Consider a set $M_n$ of all possible square matrices of dimension $n$ over a finite field $F_q$. Clearly the cardinality of the set $M_n$ is $q^{n^2}$. Let us consider a map $f:M_n$ $\longrightarrow$ $M_n$ defined as $f_C(X)=X^2+C$, $C$ $\in$ $M_n$. Here $X^2=X*X$, where $'*'$ denotes the $q$-modulo matrix multiplications and $'+'$ is also standing for $q$-modulo addition.
I am interested to find out fixed points of the maps.
So I want to solve $f_C(X)=X$. It turns out a quadratic equation: $X^2+(-X)+C=0$.
Question is how many solutions are there of the equation in $M_n$? What are the solutions?

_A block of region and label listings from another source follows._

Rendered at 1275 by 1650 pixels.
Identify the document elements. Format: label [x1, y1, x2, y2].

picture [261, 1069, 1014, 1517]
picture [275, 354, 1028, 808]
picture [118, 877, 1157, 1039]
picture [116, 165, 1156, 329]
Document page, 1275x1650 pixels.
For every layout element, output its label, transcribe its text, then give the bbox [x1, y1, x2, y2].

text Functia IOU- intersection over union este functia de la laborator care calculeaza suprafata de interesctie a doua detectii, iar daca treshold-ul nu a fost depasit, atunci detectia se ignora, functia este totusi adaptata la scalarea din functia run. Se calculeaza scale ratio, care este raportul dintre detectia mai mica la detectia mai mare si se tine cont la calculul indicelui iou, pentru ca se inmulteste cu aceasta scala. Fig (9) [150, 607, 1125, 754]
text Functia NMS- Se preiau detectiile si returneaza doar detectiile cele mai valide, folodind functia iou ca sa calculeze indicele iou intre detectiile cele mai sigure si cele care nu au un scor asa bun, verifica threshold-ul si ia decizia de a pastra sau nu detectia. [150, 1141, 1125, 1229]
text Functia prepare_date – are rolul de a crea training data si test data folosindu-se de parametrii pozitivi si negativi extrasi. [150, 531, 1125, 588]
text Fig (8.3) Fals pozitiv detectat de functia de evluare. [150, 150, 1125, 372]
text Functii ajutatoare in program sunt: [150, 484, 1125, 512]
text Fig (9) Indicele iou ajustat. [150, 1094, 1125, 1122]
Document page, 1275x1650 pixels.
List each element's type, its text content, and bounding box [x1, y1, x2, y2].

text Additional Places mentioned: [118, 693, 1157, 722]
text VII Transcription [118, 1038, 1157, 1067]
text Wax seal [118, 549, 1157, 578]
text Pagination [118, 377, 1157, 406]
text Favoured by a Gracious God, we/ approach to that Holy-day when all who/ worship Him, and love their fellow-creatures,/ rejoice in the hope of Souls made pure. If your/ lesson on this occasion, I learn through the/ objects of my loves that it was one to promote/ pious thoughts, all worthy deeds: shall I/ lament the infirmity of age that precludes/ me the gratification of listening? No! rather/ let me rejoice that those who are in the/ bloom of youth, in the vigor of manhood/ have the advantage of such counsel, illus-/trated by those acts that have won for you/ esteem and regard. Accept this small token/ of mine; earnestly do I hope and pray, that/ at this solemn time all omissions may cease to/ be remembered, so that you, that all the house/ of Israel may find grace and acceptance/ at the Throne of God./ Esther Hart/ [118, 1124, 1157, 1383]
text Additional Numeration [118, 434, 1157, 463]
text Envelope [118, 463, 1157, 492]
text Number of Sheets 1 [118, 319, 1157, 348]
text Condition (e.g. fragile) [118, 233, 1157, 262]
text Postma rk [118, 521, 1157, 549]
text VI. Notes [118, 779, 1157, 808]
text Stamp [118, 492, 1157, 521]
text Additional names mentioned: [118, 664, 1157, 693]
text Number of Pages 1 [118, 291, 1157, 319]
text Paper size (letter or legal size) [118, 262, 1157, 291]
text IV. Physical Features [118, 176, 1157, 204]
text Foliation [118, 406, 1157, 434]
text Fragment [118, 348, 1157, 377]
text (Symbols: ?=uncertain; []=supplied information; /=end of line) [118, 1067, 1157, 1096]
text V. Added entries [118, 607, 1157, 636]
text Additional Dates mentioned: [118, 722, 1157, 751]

The algebraic matrix Riccati equation is given by $$ XBX+XA-DX-C=0 $$ with given matrices $A,B,C,D$ over a field $K$. For $B=I_n$, $A=-I_n$ and $D=0$ we obtain the equation $X^2-X-C=0$, which you want. All information about solutions and other things can be found in the book of P. Lancaster, L. Rodman: Algebraic Riccati equations. Clarendon Press, Oxford (1995). One method is based on so-called Jprdan-chains.